The upper rack is naturally where all of your glasses, mugs and smaller items go – and as we now know, your bowls (mind still blown). Angle them facing down – not nested – so the water can get to them. Do you know why plastic always goes on the top? It’s because the heating element of the dishwasher is on the bottom. That’s why you continually melt your storage containers. The upper rack is also a great spot to lay tongs, spatulas and ladles. If you’re lucky enough to have that fancy third rack on top, throw those babies and any extra flatware up there. Just make sure nothing can slip through the racks and tumble to the bottom, blocking the water nozzles.
Do you find yourself pressing the same “auto” button every time? Change it up based on your dish load. Thanksgiving? Hit the “heavy” button. Lunch dishes that only had a sandwich on them? Go for the express wash. Just like your own routines, your dishwasher needs you to switch it up once in a while. Plus, if your machine is anything like mine, that “auto” button is starting to look a little rough around the edges.
When it comes to unloading, there’s really just one big rule. Always empty the bottom rack first, because you know what happens … all that water pooled in glasses and crevices on the top rack spills down to the bottom rack. And that just bugs me.
You might be underutilizing this amazing resource in your kitchen. There are tons of other things you can wash besides dishes. Your dishwasher is a great way to wash baseball hats, because they’ll keep their shape on the racks.

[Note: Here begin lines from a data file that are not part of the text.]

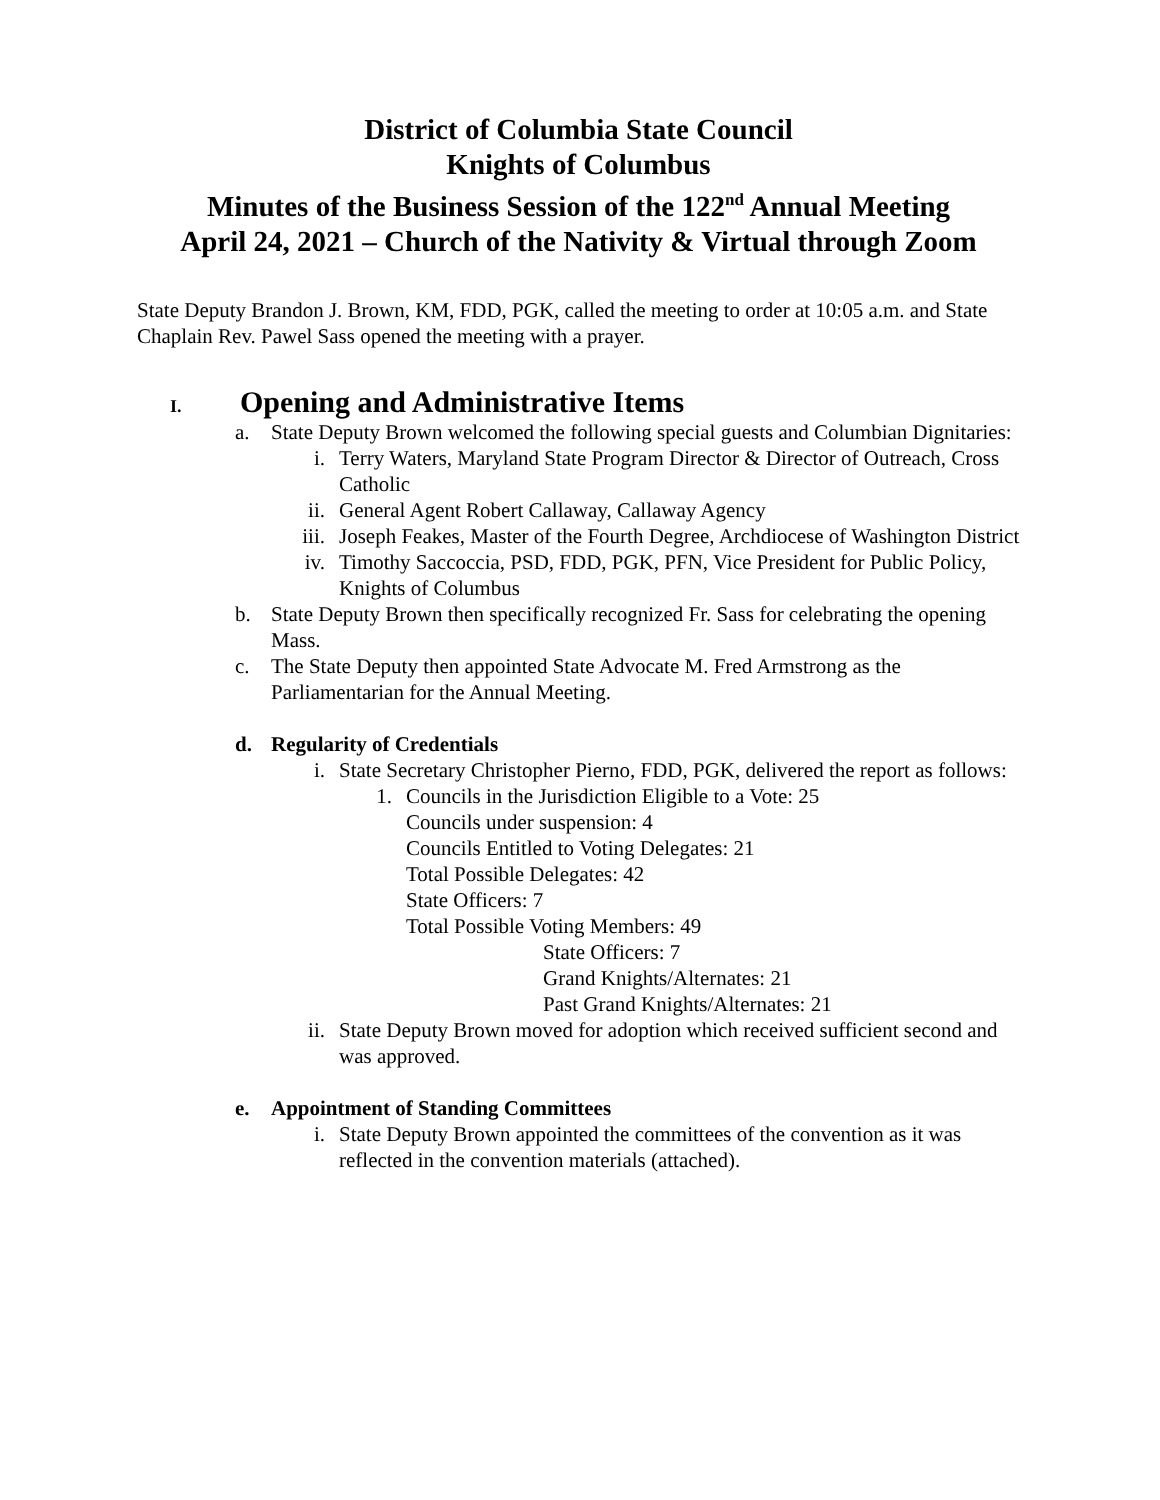District of Columbia State Council
Knights of Columbus
Minutes of the Business Session of the 122<sup>nd</sup> Annual Meeting
April 24, 2021 – Church of the Nativity & Virtual through Zoom
State Deputy Brandon J. Brown, KM, FDD, PGK, called the meeting to order at 10:05 a.m. and State Chaplain Rev. Pawel Sass opened the meeting with a prayer.
I. Opening and Administrative Items
a. State Deputy Brown welcomed the following special guests and Columbian Dignitaries:
i. Terry Waters, Maryland State Program Director & Director of Outreach, Cross Catholic
ii. General Agent Robert Callaway, Callaway Agency
iii. Joseph Feakes, Master of the Fourth Degree, Archdiocese of Washington District
iv. Timothy Saccoccia, PSD, FDD, PGK, PFN, Vice President for Public Policy, Knights of Columbus
b. State Deputy Brown then specifically recognized Fr. Sass for celebrating the opening Mass.
c. The State Deputy then appointed State Advocate M. Fred Armstrong as the Parliamentarian for the Annual Meeting.
d. Regularity of Credentials
i. State Secretary Christopher Pierno, FDD, PGK, delivered the report as follows:
1. Councils in the Jurisdiction Eligible to a Vote: 25
Councils under suspension: 4
Councils Entitled to Voting Delegates: 21
Total Possible Delegates: 42
State Officers: 7
Total Possible Voting Members: 49
State Officers: 7
Grand Knights/Alternates: 21
Past Grand Knights/Alternates: 21
ii. State Deputy Brown moved for adoption which received sufficient second and was approved.
e. Appointment of Standing Committees
i. State Deputy Brown appointed the committees of the convention as it was reflected in the convention materials (attached).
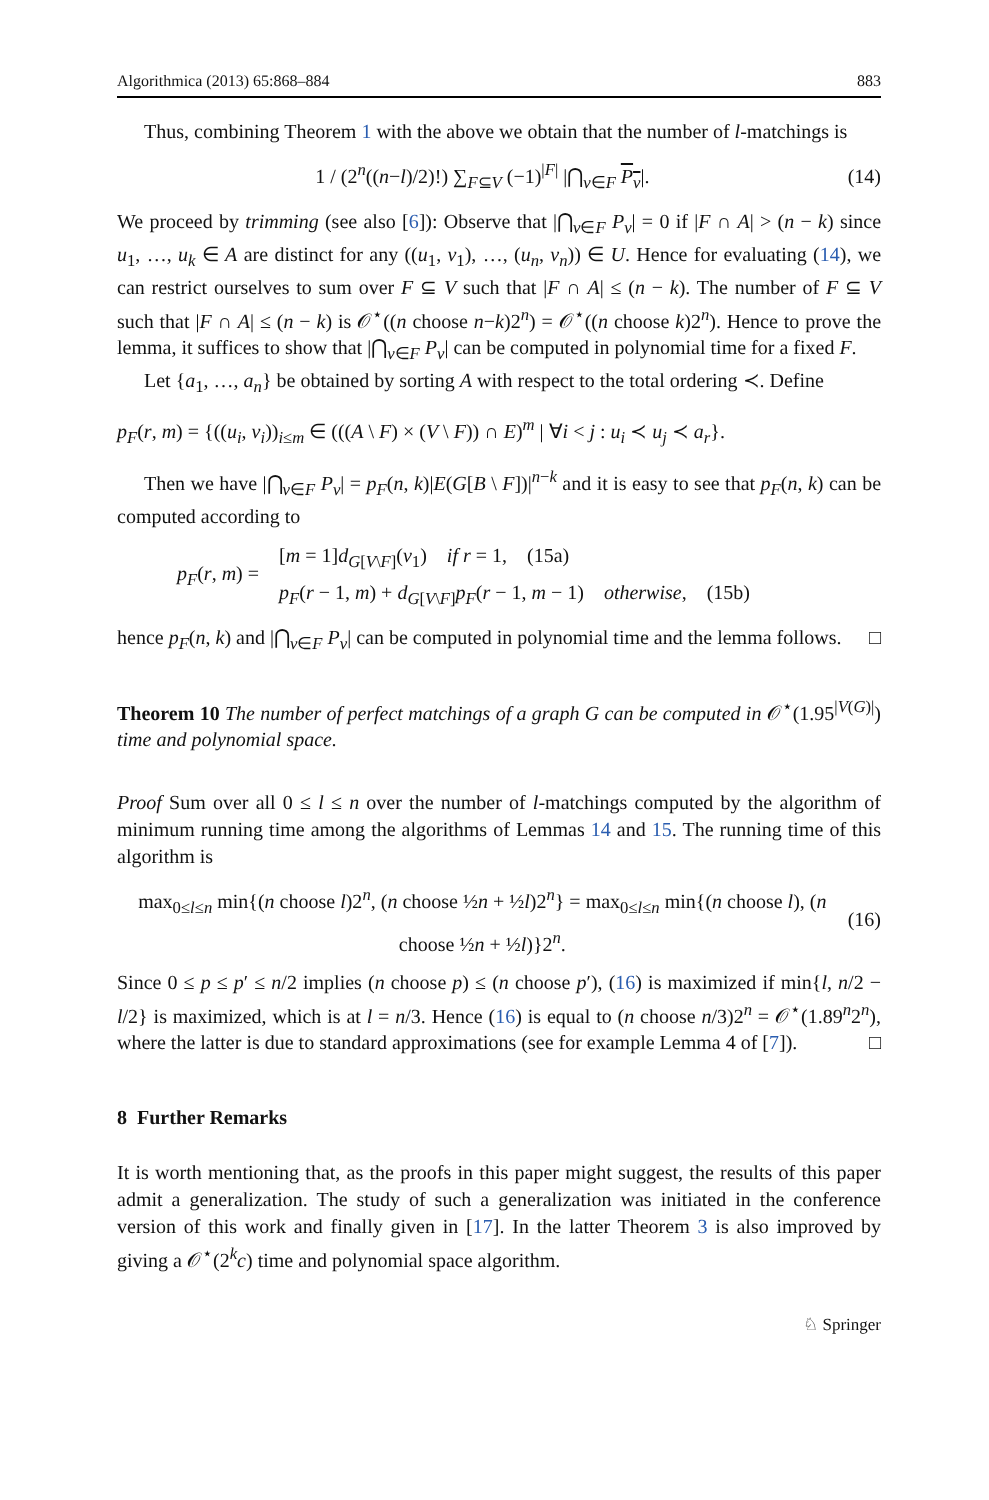Algorithmica (2013) 65:868–884 883
Thus, combining Theorem 1 with the above we obtain that the number of l-matchings is
1 / (2<sup>n</sup>((n−l)/2)!) ∑<sub>F⊆V</sub> (−1)<sup>|F|</sup> |⋂<sub>v∈F</sub> P<sub>v</sub>|. (14)
We proceed by trimming (see also [6]): Observe that |⋂<sub>v∈F</sub> P<sub>v</sub>| = 0 if |F ∩ A| > (n − k) since u<sub>1</sub>, …, u<sub>k</sub> ∈ A are distinct for any ((u<sub>1</sub>, v<sub>1</sub>), …, (u<sub>n</sub>, v<sub>n</sub>)) ∈ U. Hence for evaluating (14), we can restrict ourselves to sum over F ⊆ V such that |F ∩ A| ≤ (n − k). The number of F ⊆ V such that |F ∩ A| ≤ (n − k) is 𝒪<sup>⋆</sup>((n choose n−k)2<sup>n</sup>) = 𝒪<sup>⋆</sup>((n choose k)2<sup>n</sup>). Hence to prove the lemma, it suffices to show that |⋂<sub>v∈F</sub> P<sub>v</sub>| can be computed in polynomial time for a fixed F.
Let {a<sub>1</sub>, …, a<sub>n</sub>} be obtained by sorting A with respect to the total ordering ≺. Define
p<sub>F</sub>(r, m) = {((u<sub>i</sub>, v<sub>i</sub>))<sub>i≤m</sub> ∈ (((A \ F) × (V \ F)) ∩ E)<sup>m</sup> | ∀i < j : u<sub>i</sub> ≺ u<sub>j</sub> ≺ a<sub>r</sub>}.
Then we have |⋂<sub>v∈F</sub> P<sub>v</sub>| = p<sub>F</sub>(n, k)|E(G[B \ F])|<sup>n−k</sup> and it is easy to see that p<sub>F</sub>(n, k) can be computed according to
p<sub>F</sub>(r, m) = [m = 1]d<sub>G[V\F]</sub>(v<sub>1</sub>) if r = 1, (15a)
p<sub>F</sub>(r − 1, m) + d<sub>G[V\F]</sub>p<sub>F</sub>(r − 1, m − 1) otherwise, (15b)
hence p<sub>F</sub>(n, k) and |⋂<sub>v∈F</sub> P<sub>v</sub>| can be computed in polynomial time and the lemma follows. □
Theorem 10 The number of perfect matchings of a graph G can be computed in 𝒪<sup>⋆</sup>(1.95<sup>|V(G)|</sup>) time and polynomial space.
Proof Sum over all 0 ≤ l ≤ n over the number of l-matchings computed by the algorithm of minimum running time among the algorithms of Lemmas 14 and 15. The running time of this algorithm is
max<sub>0≤l≤n</sub> min{(n choose l)2<sup>n</sup>, (n choose ½n + ½l)2<sup>n</sup>} = max<sub>0≤l≤n</sub> min{(n choose l), (n choose ½n + ½l)}2<sup>n</sup>. (16)
Since 0 ≤ p ≤ p′ ≤ n/2 implies (n choose p) ≤ (n choose p′), (16) is maximized if min{l, n/2 − l/2} is maximized, which is at l = n/3. Hence (16) is equal to (n choose n/3)2<sup>n</sup> = 𝒪<sup>⋆</sup>(1.89<sup>n</sup>2<sup>n</sup>), where the latter is due to standard approximations (see for example Lemma 4 of [7]). □
8 Further Remarks
It is worth mentioning that, as the proofs in this paper might suggest, the results of this paper admit a generalization. The study of such a generalization was initiated in the conference version of this work and finally given in [17]. In the latter Theorem 3 is also improved by giving a 𝒪<sup>⋆</sup>(2<sup>k</sup>c) time and polynomial space algorithm.
♘ Springer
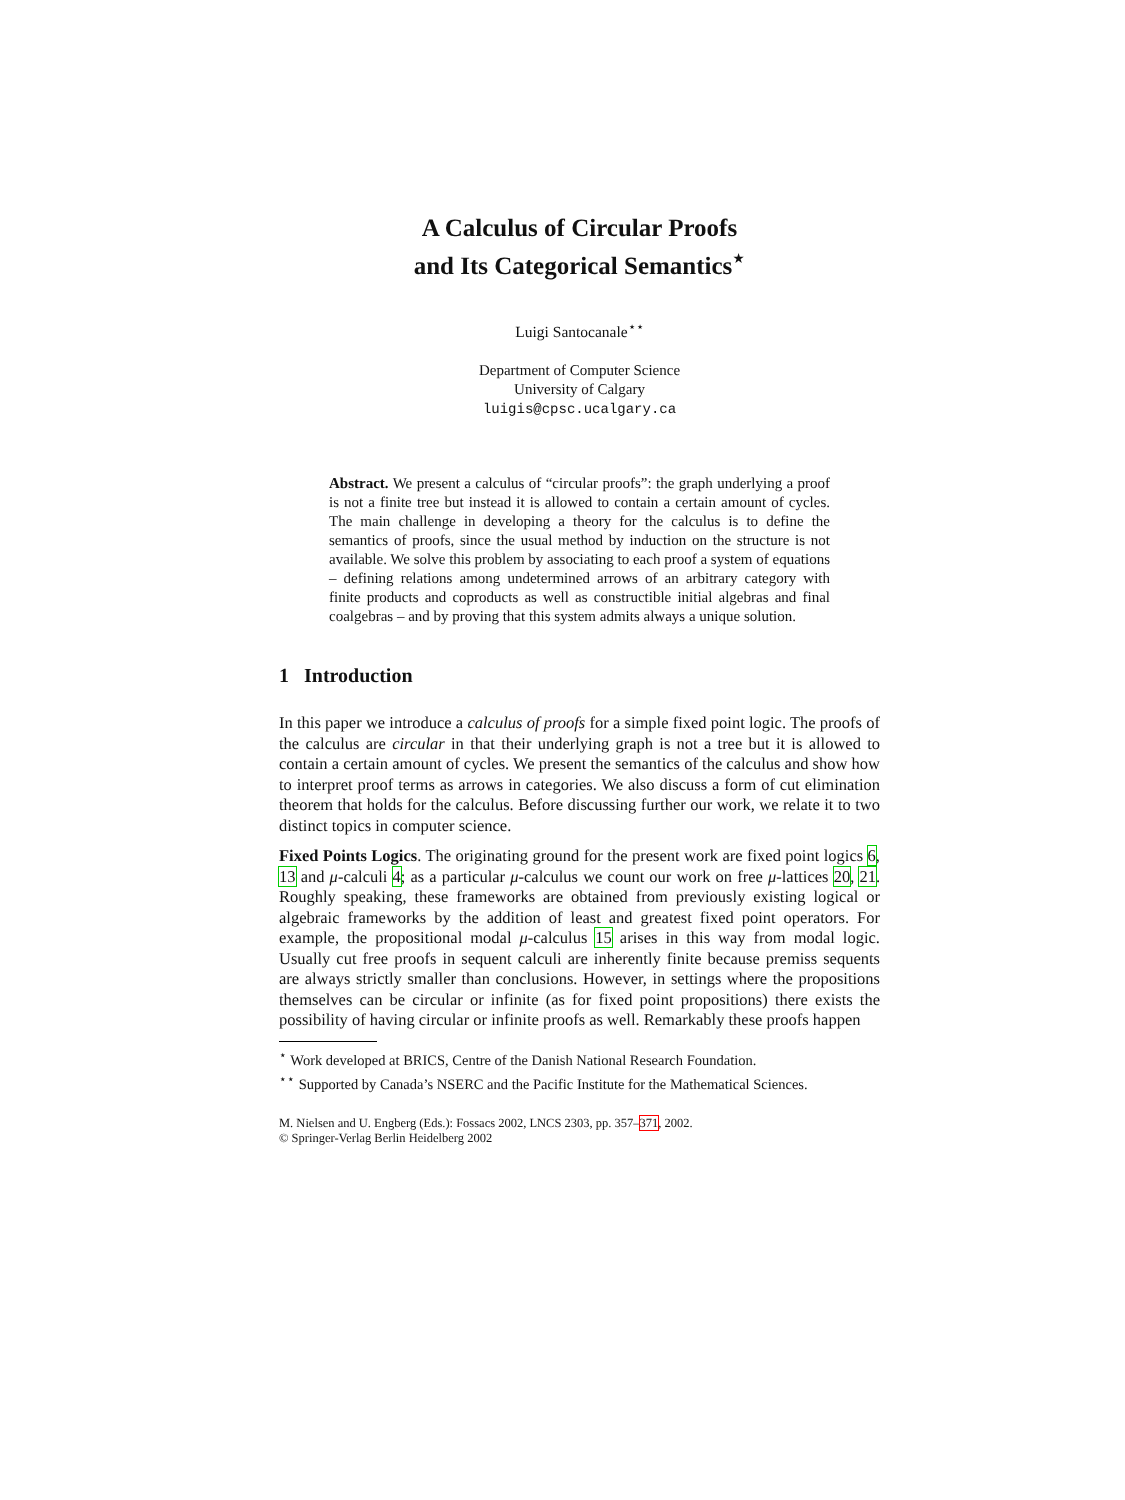A Calculus of Circular Proofs
and Its Categorical Semantics<sup>⋆</sup>
Luigi Santocanale<sup>⋆⋆</sup>
Department of Computer Science
University of Calgary
luigis@cpsc.ucalgary.ca
Abstract. We present a calculus of “circular proofs”: the graph underlying a proof is not a finite tree but instead it is allowed to contain a certain amount of cycles. The main challenge in developing a theory for the calculus is to define the semantics of proofs, since the usual method by induction on the structure is not available. We solve this problem by associating to each proof a system of equations – defining relations among undetermined arrows of an arbitrary category with finite products and coproducts as well as constructible initial algebras and final coalgebras – and by proving that this system admits always a unique solution.
1 Introduction
In this paper we introduce a calculus of proofs for a simple fixed point logic. The proofs of the calculus are circular in that their underlying graph is not a tree but it is allowed to contain a certain amount of cycles. We present the semantics of the calculus and show how to interpret proof terms as arrows in categories. We also discuss a form of cut elimination theorem that holds for the calculus. Before discussing further our work, we relate it to two distinct topics in computer science.
Fixed Points Logics. The originating ground for the present work are fixed point logics 6, 13 and μ-calculi 4; as a particular μ-calculus we count our work on free μ-lattices 20, 21. Roughly speaking, these frameworks are obtained from previously existing logical or algebraic frameworks by the addition of least and greatest fixed point operators. For example, the propositional modal μ-calculus 15 arises in this way from modal logic. Usually cut free proofs in sequent calculi are inherently finite because premiss sequents are always strictly smaller than conclusions. However, in settings where the propositions themselves can be circular or infinite (as for fixed point propositions) there exists the possibility of having circular or infinite proofs as well. Remarkably these proofs happen
<sup>⋆</sup> Work developed at BRICS, Centre of the Danish National Research Foundation.
<sup>⋆⋆</sup> Supported by Canada’s NSERC and the Pacific Institute for the Mathematical Sciences.
M. Nielsen and U. Engberg (Eds.): Fossacs 2002, LNCS 2303, pp. 357–371, 2002.
© Springer-Verlag Berlin Heidelberg 2002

Can’t ever seem to get your flip flops clean? Toss those puppies in, too. Garden tools, kid and pet toys? The dishwasher is the king when it comes to getting them clean. Guess what else you can do? Warm food! When you run out of oven space for Thanksgiving, place your food on trays, set them on the racks and run a drying cycle. (But just a drying cycle or your meal will be toast.)
This brings us to what not to put in the dishwasher. Wood cutting boards, spoons, bowls, just anything wood. It’s porous, and it will never be the same. Sharp knives are a no-no as well. They should always be washed by hand. As for those trendy insulated cups, the extreme dishwasher temperature can ruin the insulating seal, which then ruins the purpose of the cup. Don’t wash things with the labels still on, because that paper can end up clogging the dishwasher’s filter. Keep your fine china and crystal out, and anything that says, “not dishwasher safe” (natch). Lastly, never, ever, ever put your cast-iron pans in the dishwasher. In fact, try not to ever wash your cast iron with soap, period. Wipe it out, rub a little oil in it and call it good. Hey, that might be a topic for another how-to ….
I’ll be back next month with more tips and tricks to solve another kitchen dilemma!